Exercise objective: Only a number is required: how many lines of the material contain the word "enhancement"?

Listed records:

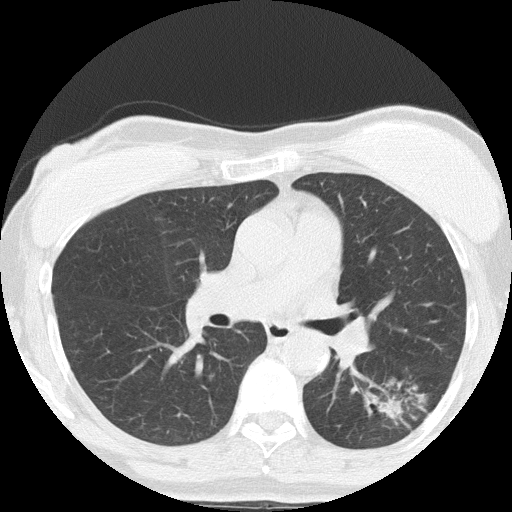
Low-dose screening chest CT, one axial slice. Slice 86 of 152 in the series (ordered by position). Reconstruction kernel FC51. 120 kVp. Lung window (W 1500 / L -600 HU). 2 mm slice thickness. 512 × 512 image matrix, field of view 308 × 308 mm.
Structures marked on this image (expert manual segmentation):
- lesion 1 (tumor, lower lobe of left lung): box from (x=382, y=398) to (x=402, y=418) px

==

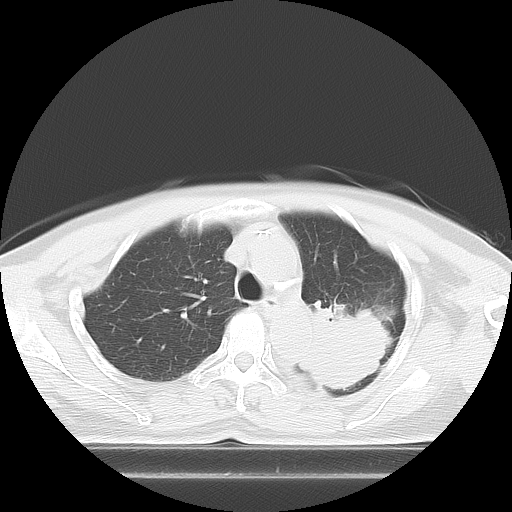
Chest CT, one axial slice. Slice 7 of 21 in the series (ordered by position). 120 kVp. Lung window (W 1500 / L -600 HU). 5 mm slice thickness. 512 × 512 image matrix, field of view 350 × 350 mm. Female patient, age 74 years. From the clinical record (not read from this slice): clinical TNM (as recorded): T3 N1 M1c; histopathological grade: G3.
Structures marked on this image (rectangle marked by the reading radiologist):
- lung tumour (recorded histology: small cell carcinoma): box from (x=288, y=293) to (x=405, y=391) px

--

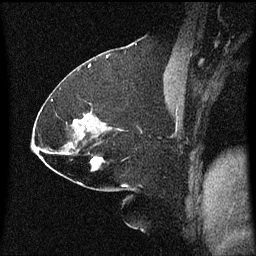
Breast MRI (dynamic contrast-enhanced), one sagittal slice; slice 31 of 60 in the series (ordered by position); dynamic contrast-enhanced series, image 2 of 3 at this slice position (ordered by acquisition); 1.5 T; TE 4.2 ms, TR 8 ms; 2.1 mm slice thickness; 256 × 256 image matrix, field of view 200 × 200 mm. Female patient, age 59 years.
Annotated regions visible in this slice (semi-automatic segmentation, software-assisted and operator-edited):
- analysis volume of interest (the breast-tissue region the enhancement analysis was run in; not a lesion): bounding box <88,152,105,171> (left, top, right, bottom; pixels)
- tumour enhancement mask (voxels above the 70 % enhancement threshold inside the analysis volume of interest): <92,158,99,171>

Answer box: 2